BP has obtained regulatory approval to increase average daily discharge limits for ammonia from 1,030 to 1,584 pounds per day and for total suspended solids (TSS) from 3646 to 4925 pounds per day to modernize the Whiting refinery and greatly increase the amount of Canadian heavy crude it can process.
During the next 18 months, BP will continue to seek issuance of other permits, continue project design and explore options for operating within the lower discharge limits. BP America notified the State of Indiana of its decision late yesterday afternoon and reiterated its dedication to the proposed refinery expansion.
“We are committed to this project. It is important for the nation, it is important for the Midwest, and it is important to BP and to the thousands of BP employees in the State of Indiana,” Malone said. “We are going to work hard to make this project succeed.”
“We will not make use of the higher discharge limits in our new permit,” said BP America Chairman and President Bob Malone. “We’re not aware of any technology that will get us to those limits but we’ll work to develop a project that allows us to do so. If necessary changes to the project result in a material impact to project viability, we could be forced to cancel it.”

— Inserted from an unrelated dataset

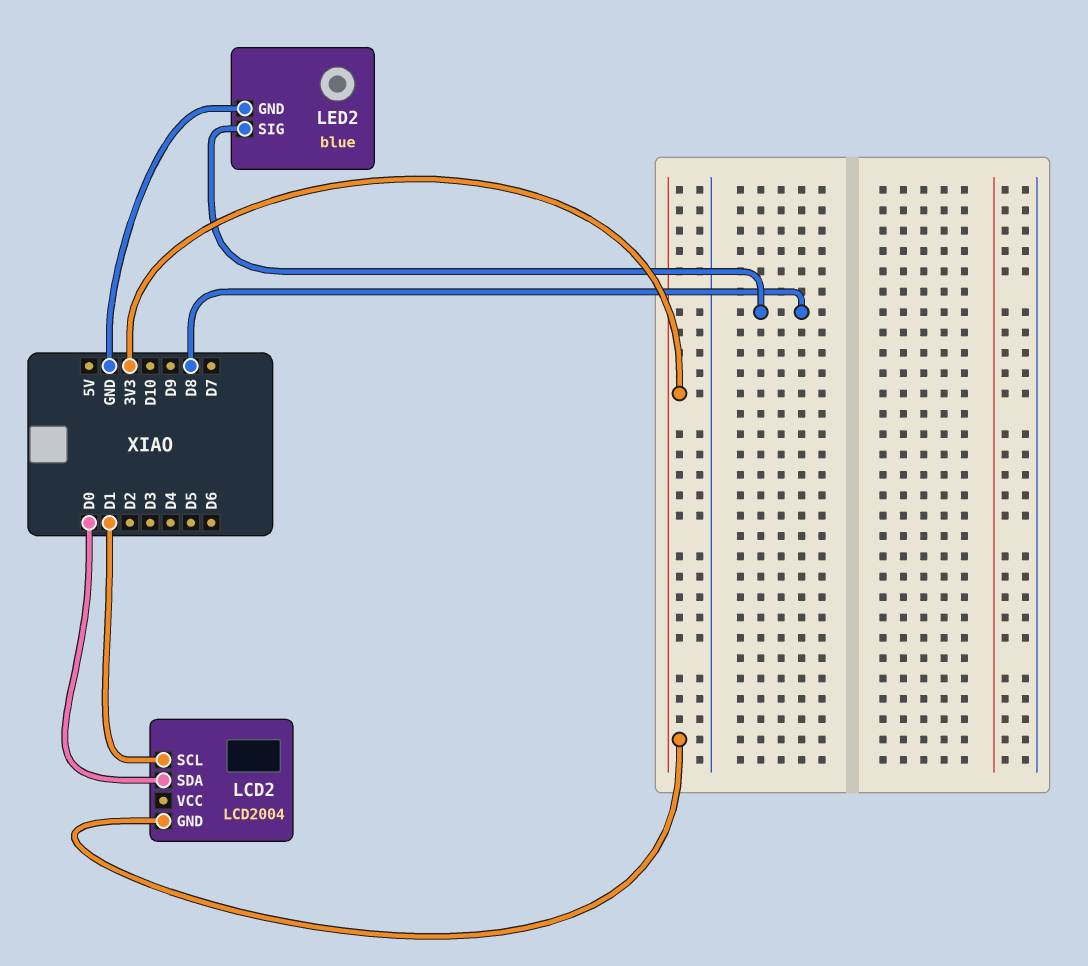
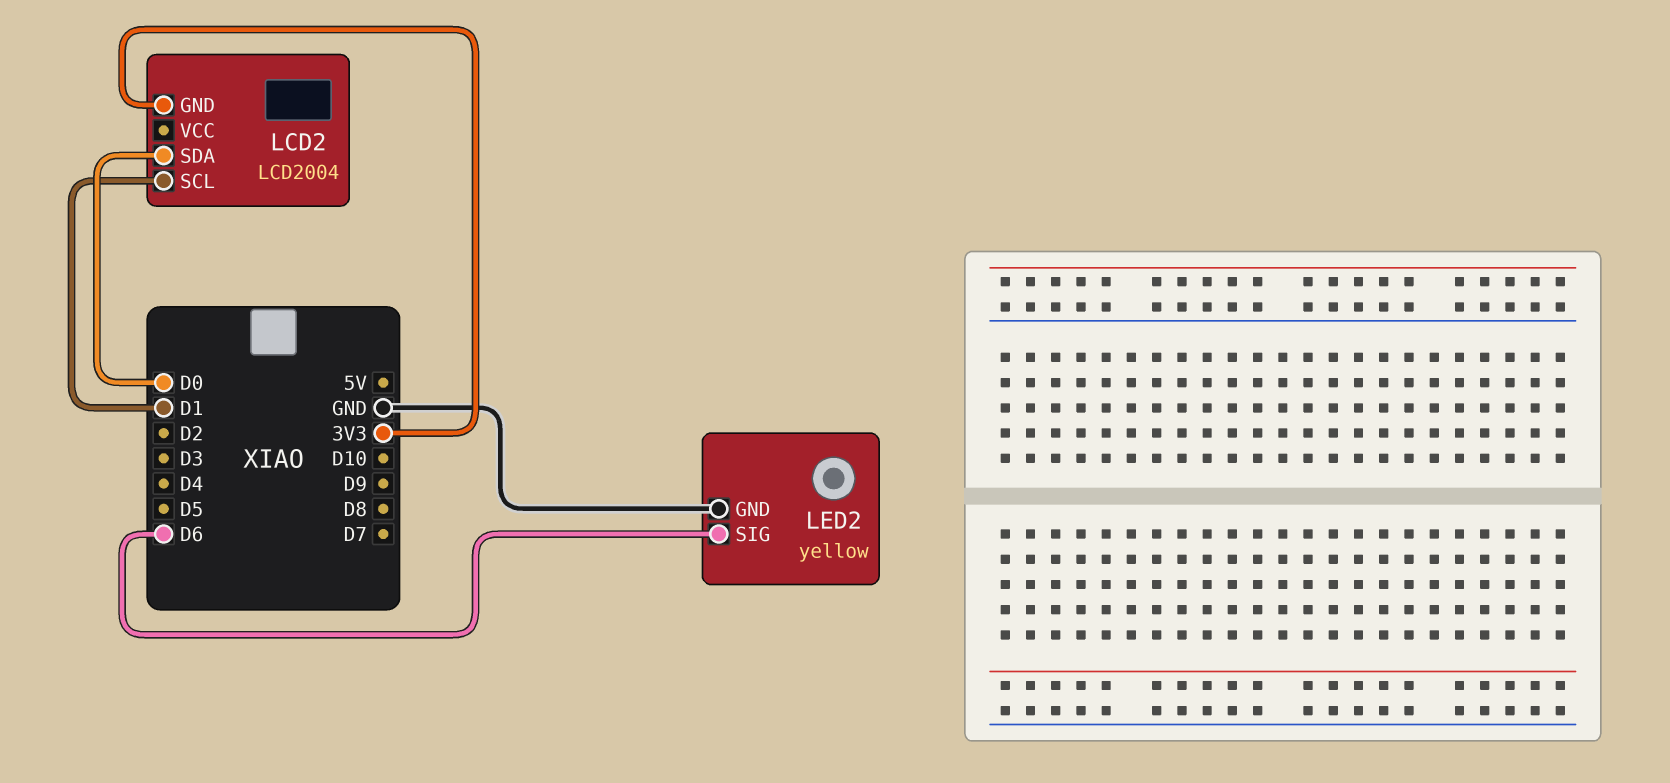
LED2: blue -> yellow
LED2 pin SIG: D8 -> D6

BP has already agreed to participate with the Purdue Calumet Water Institute and the Argonne National Laboratory in a joint effort to identify and evaluate emerging technologies with the potential to improve wastewater treatment across the Great Lakes. Malone announced today that BP will provide a $5 million grant to Purdue University to help underwrite the research effort.
The $3.8 billion project is designed to increase the amount of Canadian heavy crude processed at the more than 400,000 barrel-per-day refinery from 30 to 90 per cent and also creates the capacity to increase production of clean fuels by 1.7 million gallons a day. The project will create 2000 construction jobs and 80 permanent jobs.